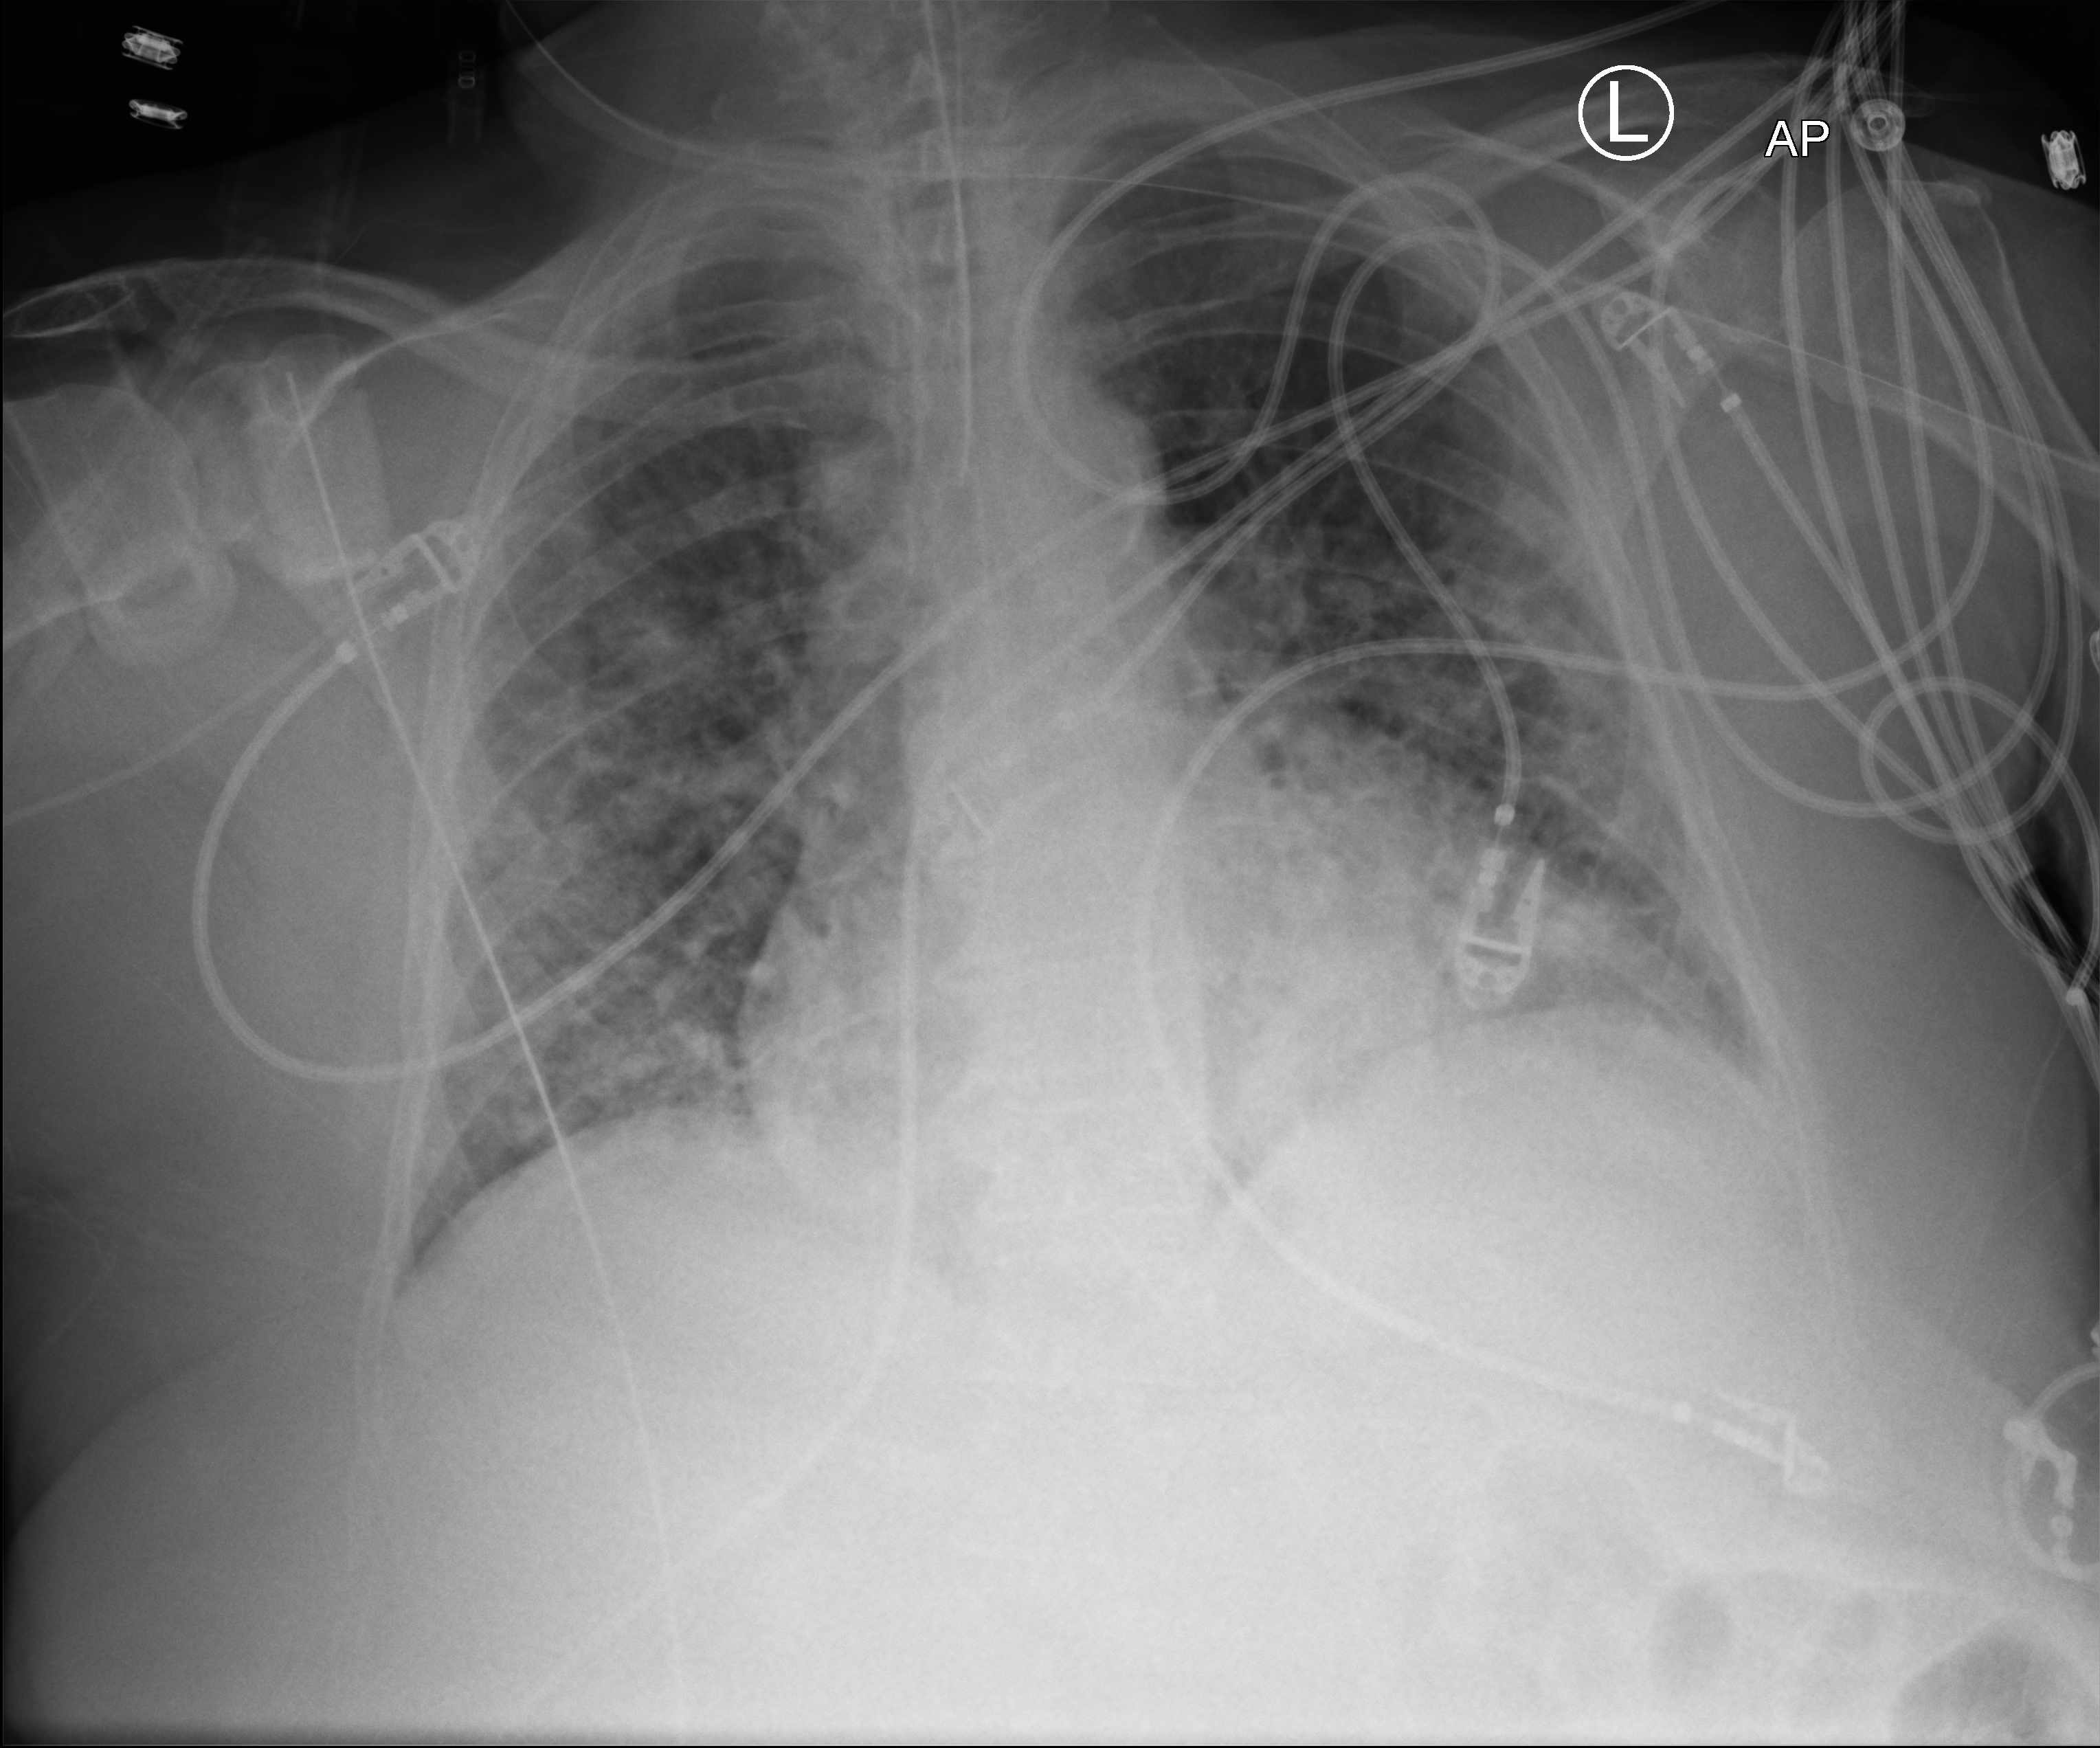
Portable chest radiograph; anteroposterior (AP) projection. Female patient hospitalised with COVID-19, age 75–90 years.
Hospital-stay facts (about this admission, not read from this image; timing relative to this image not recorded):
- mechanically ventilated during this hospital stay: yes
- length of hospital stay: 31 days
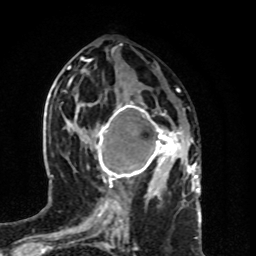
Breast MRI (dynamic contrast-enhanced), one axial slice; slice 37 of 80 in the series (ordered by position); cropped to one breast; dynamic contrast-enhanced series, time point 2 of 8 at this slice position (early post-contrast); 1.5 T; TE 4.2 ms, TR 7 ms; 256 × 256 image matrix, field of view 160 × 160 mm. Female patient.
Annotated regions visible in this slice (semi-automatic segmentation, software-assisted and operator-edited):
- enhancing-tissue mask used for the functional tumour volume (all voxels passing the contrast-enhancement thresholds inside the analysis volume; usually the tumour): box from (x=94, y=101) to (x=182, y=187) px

...

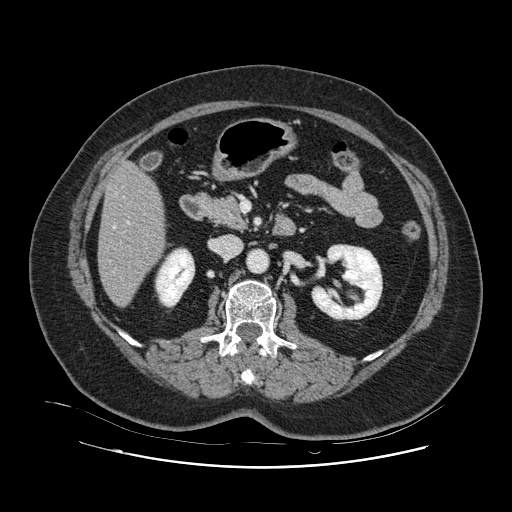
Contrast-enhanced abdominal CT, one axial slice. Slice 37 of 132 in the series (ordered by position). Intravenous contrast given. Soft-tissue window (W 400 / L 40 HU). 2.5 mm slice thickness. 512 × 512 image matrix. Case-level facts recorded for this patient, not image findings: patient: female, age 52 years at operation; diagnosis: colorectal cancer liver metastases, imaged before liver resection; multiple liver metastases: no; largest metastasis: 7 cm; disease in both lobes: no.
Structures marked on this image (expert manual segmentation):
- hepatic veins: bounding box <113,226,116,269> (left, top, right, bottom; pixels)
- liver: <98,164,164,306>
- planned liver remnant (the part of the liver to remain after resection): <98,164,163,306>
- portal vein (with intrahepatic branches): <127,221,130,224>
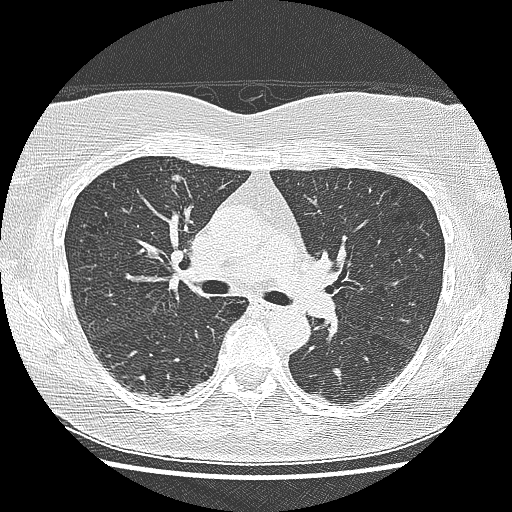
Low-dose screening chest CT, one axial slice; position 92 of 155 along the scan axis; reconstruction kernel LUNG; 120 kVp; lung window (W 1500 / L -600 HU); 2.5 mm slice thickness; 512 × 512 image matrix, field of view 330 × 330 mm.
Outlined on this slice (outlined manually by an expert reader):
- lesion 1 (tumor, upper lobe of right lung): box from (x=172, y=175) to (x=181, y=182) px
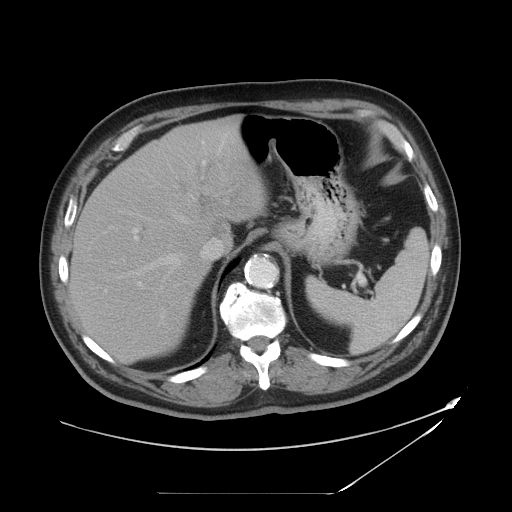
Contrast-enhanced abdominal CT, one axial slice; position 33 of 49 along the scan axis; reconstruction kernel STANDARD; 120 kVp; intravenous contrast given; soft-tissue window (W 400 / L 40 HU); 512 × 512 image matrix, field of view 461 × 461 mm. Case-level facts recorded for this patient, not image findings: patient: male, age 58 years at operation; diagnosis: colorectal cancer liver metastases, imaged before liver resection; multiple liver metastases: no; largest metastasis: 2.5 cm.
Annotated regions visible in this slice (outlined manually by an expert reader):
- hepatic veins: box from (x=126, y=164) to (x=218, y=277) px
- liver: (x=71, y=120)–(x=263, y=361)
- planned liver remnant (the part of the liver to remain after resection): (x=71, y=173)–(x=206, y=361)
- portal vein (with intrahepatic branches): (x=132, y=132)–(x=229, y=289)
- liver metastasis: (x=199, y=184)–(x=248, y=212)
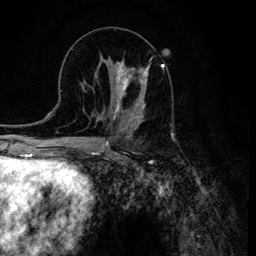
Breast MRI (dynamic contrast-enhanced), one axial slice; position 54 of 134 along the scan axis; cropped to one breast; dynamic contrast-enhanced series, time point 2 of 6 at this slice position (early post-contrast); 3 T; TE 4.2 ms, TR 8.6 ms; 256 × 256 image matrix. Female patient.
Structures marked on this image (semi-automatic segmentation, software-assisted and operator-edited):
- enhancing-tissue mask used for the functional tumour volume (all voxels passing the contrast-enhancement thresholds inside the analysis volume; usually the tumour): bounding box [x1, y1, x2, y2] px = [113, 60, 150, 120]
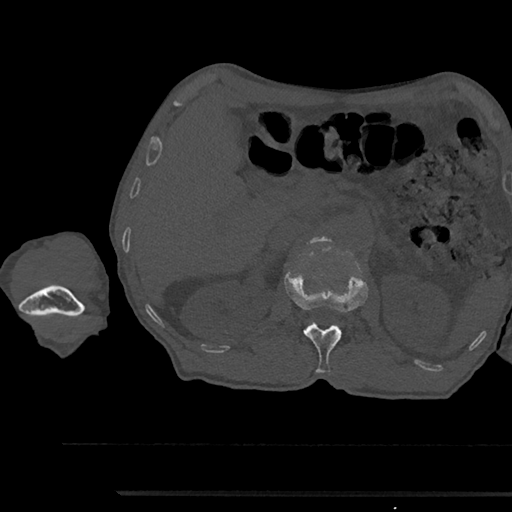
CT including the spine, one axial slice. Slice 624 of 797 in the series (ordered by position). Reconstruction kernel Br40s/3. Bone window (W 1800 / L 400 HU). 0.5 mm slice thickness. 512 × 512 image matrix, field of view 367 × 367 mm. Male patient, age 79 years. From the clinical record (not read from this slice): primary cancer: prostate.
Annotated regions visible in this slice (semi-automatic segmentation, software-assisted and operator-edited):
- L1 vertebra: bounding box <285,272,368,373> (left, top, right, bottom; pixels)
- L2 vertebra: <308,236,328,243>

_WHAT YOU HAVE TO DO_.
Among the lines above, the one with "Portable chest radiograph;" opens the part to repeat and the one with "(x=182, y=187) px" closes it; repeat only that part exactly, with no pictures.

_TASK RESPONSE_.
Portable chest radiograph; anteroposterior (AP) projection. Female patient hospitalised with COVID-19, age 75–90 years.
Hospital-stay facts (about this admission, not read from this image; timing relative to this image not recorded):
- mechanically ventilated during this hospital stay: yes
- length of hospital stay: 31 days
Breast MRI (dynamic contrast-enhanced), one axial slice; slice 37 of 80 in the series (ordered by position); cropped to one breast; dynamic contrast-enhanced series, time point 2 of 8 at this slice position (early post-contrast); 1.5 T; TE 4.2 ms, TR 7 ms; 256 × 256 image matrix, field of view 160 × 160 mm. Female patient.
Annotated regions visible in this slice (semi-automatic segmentation, software-assisted and operator-edited):
- enhancing-tissue mask used for the functional tumour volume (all voxels passing the contrast-enhancement thresholds inside the analysis volume; usually the tumour): box from (x=94, y=101) to (x=182, y=187) px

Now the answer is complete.